06 March 2026
: Case report
Multifocal Digital Squamous Cell Carcinoma With Sarcoma Differentiation: A Case Report
Challenging differential diagnosis, Unusual or unexpected effect of treatment, Diagnostic / therapeutic accidents, Unexpected drug reaction, Rare coexistence of disease or pathology
Yingling Xiang ADEF 1, Liuchang Tan ABCF 1*DOI: 10.12659/AJCR.951172
Am J Case Rep 2026; 27:e951172
Figure 1 The patient’s clinical imaging data, along with the results of radiograph and MRI examinations and the histological analysis report. (A) A 48-year-old man with 2-year history of bilateral digital involvement (D2–D5 left, D2–D4 right) showing: erosions and ulcerations, hyperkeratotic squamous lesions, pyogenic granuloma-like changes, and nail dystrophy, along with a friable pink nodule on the right third finger exhibiting surface hemorrhage and necrotic foci. (B) Radiographs of the hand bilaterally showed destruction of the bone tissue of the fingers and no signs of osteomyelitis. (C) Contrast-enhanced MRI revealing a high-signal-intensity lesion in the right middle finger, with osteolytic destruction at the terminal aspects of the left index and middle fingers. (D) This case demonstrates a sarcomatoid squamous cell carcinoma of the skin, characterized by a deeply invasive spindle cell proliferation. At higher magnification, spindle-shaped neoplastic cells can be seen infiltrating between collagen fibers, as visualized on hematoxylin and eosin staining magnification ×100. (E) 18F-2-fluoro-2-deoxy-D-glucose positron-emission tomography. PET imaging demonstrated intense radiotracer uptake in the lesion of the right finger, suggesting high metabolic activity.

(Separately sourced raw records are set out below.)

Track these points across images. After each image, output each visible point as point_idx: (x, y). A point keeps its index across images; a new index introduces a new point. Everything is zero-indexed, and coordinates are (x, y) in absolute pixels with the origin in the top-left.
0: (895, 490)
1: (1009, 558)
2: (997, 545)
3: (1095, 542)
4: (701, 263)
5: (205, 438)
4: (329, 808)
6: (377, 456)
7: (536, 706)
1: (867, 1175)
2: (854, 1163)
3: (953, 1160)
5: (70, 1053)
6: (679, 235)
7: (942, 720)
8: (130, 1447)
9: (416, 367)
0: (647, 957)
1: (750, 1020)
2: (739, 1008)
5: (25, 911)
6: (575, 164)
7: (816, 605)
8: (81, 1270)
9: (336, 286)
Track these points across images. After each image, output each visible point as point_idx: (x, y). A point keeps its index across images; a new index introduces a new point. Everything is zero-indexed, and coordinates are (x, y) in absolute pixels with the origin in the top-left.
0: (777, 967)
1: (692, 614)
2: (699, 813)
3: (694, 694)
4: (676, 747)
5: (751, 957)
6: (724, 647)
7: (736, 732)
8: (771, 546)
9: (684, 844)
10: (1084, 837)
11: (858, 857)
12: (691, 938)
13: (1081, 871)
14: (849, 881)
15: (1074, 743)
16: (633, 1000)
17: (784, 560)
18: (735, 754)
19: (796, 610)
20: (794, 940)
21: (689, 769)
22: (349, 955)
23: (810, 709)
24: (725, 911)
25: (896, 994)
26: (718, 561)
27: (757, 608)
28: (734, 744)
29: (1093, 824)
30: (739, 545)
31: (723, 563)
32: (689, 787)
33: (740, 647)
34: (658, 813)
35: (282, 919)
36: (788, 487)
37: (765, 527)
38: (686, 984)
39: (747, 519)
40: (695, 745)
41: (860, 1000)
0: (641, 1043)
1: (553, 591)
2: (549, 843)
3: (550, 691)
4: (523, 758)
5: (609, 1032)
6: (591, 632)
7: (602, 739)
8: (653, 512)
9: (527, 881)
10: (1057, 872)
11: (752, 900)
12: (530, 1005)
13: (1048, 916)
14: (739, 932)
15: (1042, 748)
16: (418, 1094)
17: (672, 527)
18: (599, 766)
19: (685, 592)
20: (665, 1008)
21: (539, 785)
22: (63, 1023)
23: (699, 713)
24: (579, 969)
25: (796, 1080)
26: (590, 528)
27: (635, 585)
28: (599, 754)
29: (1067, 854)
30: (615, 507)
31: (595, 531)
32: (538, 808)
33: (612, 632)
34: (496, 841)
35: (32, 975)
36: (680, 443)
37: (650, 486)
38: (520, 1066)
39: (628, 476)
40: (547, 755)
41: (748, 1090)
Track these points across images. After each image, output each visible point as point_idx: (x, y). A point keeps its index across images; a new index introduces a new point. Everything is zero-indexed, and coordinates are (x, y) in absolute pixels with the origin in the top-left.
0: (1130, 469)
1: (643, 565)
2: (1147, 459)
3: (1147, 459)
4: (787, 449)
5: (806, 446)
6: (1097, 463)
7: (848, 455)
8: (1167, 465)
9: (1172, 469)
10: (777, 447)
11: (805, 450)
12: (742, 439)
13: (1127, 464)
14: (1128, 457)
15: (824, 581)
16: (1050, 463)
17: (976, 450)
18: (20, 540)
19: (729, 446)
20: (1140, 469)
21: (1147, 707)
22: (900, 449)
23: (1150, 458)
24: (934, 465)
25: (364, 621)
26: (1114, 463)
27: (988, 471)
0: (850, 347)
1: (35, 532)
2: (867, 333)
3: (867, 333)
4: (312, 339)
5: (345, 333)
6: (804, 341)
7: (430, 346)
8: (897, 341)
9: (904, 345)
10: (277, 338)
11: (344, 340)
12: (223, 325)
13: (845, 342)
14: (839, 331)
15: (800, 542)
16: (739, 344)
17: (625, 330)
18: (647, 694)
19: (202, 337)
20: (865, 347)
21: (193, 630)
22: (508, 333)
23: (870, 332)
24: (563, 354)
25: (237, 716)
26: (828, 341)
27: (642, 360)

No signs of tumor metastasis were observed. (F) The patient underwent 4 sessions of topical 5-aminolevulinic acid–mediated photodynamic therapy at 2-week intervals. Following an incubation period of 3–6 hours, the lesions were irradiated with red light (630–635 nm) at an energy density of 100 J/cm2 (range: 37–150 J/cm2) and a light intensity of 50–200 mW/cm2. (G) Follow-up photos taken 3 months after treatment completion. The lesion on the finger that had undergone excision showed local recurrence. (H) The distribution of squamous cell carcinoma and sarcomatoid carcinoma in the nail area.